Le monde n'existe pas Fabrice Humbert Editions Gallimard Grand Prix des Lectrices Elle 2020 The Unamed Bookshelf🙋🏼Grand Prix des Lectrices Elle 2020

Lorsqu’Adam Vollmann décide de retourner à Drysden pour enquêter sur la supposée culpabilité de son ancien camarade de lycée, il pense seulement se confronter à ses vieux démons d’adolescent mal aimé. Pourtant, ce qu’il découvre sur place est bien loin de se résumer à quelques souvenirs douloureux…

Dans ce roman pour le moins atypique, Fabrice Humbert nous emmène dans les méandres d’une réalité déformée par les jeux de pouvoirs à grande échelle. A l’ère où les foules peuvent être si facilement manipulées par les médias de masse, il est finalement simple d’inventer n’importe quelle réalité, quitte à écraser sous le poids du mensonge des vies innocentes. A travers le parcours d’Adam Vollmann, cet ami bien intentionné et journaliste de bureau pas doué pour les enquêtes, l’auteur met en lumière les zones d’ombres de notre monde moderne, instille le doute sur les événements qui nous entourent et que nous découvrons à la télévision ou sur les réseaux sociaux. Et si tout ça était fabriqué par nos gouvernements ? Avec de nombreuses références à l’appui, parfois totalement anachroniques dans la trame du récit, il nous amène à nous interroger sur ce que nous savons vraiment des faits que nous tenons comme acquis.

Si la réflexion politico-médiatique sous-jacente dans le roman m’a très clairement interpellée et fait réfléchir, j’avoue avoir été assez désarçonnée par l’intrigue en elle-même.
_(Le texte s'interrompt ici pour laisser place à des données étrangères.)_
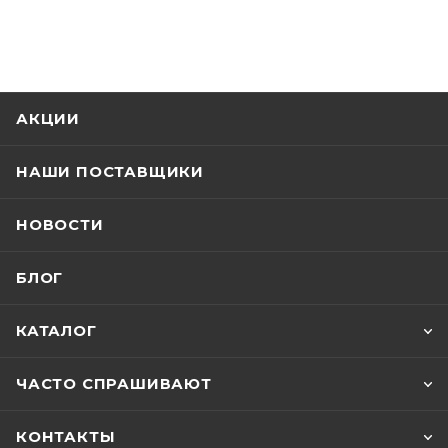
АКЦИИ
НАШИ ПОСТАВЩИКИ
НОВОСТИ
БЛОГ
КАТАЛОГ
ЧАСТО СПРАШИВАЮТ
КОНТАКТЫ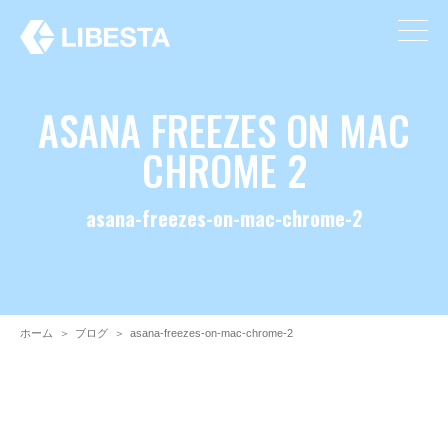
ASANA FREEZES ON MAC
CHROME 2
asana-freezes-on-mac-chrome-2
ホーム
＞
ブログ
＞
asana-freezes-on-mac-chrome-2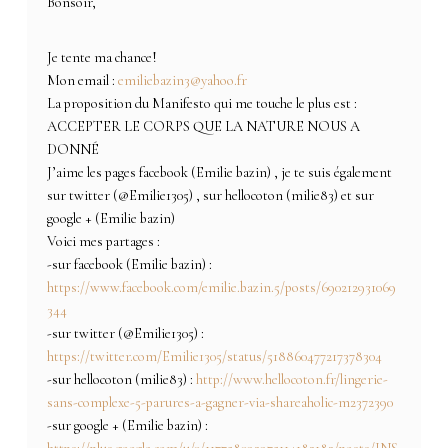
Bonsoir,
Je tente ma chance!
Mon email :
emiliebazin3@yahoo.fr
La proposition du Manifesto qui me touche le plus est :
ACCEPTER LE CORPS QUE LA NATURE NOUS A
DONNÉ
J’aime les pages facebook (Emilie bazin) , je te suis également
sur twitter (@Emilie1305) , sur hellocoton (milie83) et sur
google + (Emilie bazin)
Voici mes partages :
-sur facebook (Emilie bazin) :
https://www.facebook.com/emilie.bazin.5/posts/690212931069
344
-sur twitter (@Emilie1305) :
https://twitter.com/Emilie1305/status/518860477217378304
-sur hellocoton (milie83) :
http://www.hellocoton.fr/lingerie-
sans-complexe-5-parures-a-gagner-via-shareaholic-m2372390
-sur google + (Emilie bazin) :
Pour donner de l’épaisseur à son message, Fabrice Humbert prend le temps de poser le décor, de rappeler des faits, de créer le doute, en plantant le décor pendant plus de cent cinquante pages. Pourtant, à la fin, il nous confronte à un dénouement brutal, inattendu, inabouti, totalement en queue de poisson, où à peine trois lignes nous donnent une vague idée du vaste revirement de situation dans lequel se retrouve coincé le narrateur. On referme ce livre avec la désagréable sensation de n’avoir pas tout compris et le raisonnement de l’auteur sur notre société, pourtant si bien amené, nous semble finalement assez peu crédible, puisqu’on n’a pas compris les dessous de l’affaire.


Résumé de l’éditeur:

Lorsque Adam Vollmann, journaliste au New Yorker, voit s’afficher un soir sur les écrans de Times Square le portrait d’un homme recherché de tous, il le reconnaît aussitôt : il s’agit d’Ethan Shaw. Le bel Ethan, qui vingt ans auparavant était la star du lycée et son seul ami, est accusé d’avoir violé et tué une jeune Mexicaine. Refusant de croire à sa culpabilité, Adam retourne à Drysden, où ils se sont connus, pour mener l’enquête. Mais à mesure qu’il se confronte au passé, toutes ses certitudes vacillent…
Roman haletant et réflexion virtuose sur la puissance du récit, Le monde n’existe pas interroge jusqu’au vertige une société aveuglée par le mensonge, où réalité et fiction ne font qu’un.


La répétition permanente finit par créer de nouvelles identités, des êtres dont on oublie la réalité au profit des représentations. Ce qui m’irrite le plus, c’est la fausse objectivité des propos, le « coupable présumé » associé au nom d’Ethan, le ton neutre du présentateur, buste aristocratique face aux envoyés spéciaux abîmés dans l’émotion, afin de correspondre à une neutralité axiologique d’école de journalisme, dérisoire paravent de l’énorme barnum qui se met en place et qui est en train de bâtir la plus formidable machine narrative de ces dernières années. Un récit d’une puissance destructrice, plus puissante et plus convaincante que n’importe quel roman, à côté duquel Balzac et Tolstoï sont des créateurs chétifs, démiurges sans commune mesure avec le monstre moderne aux mille yeux, aux mille poumons et aux mille bouches. Mille ? Dix mille, cent mille, un million, un milliard puisque chacun est un fragment du monstre. Personne jusqu’ici ne connaissait les noms d’Ethan Shaw et de Clara Montes, mais le roman est en train de se mettre en place, les premières pages se créent sous nos yeux, à travers une esthétique de la répétition, de la boucle et de la démultiplication qui n’a jamais existé dans l’histoire.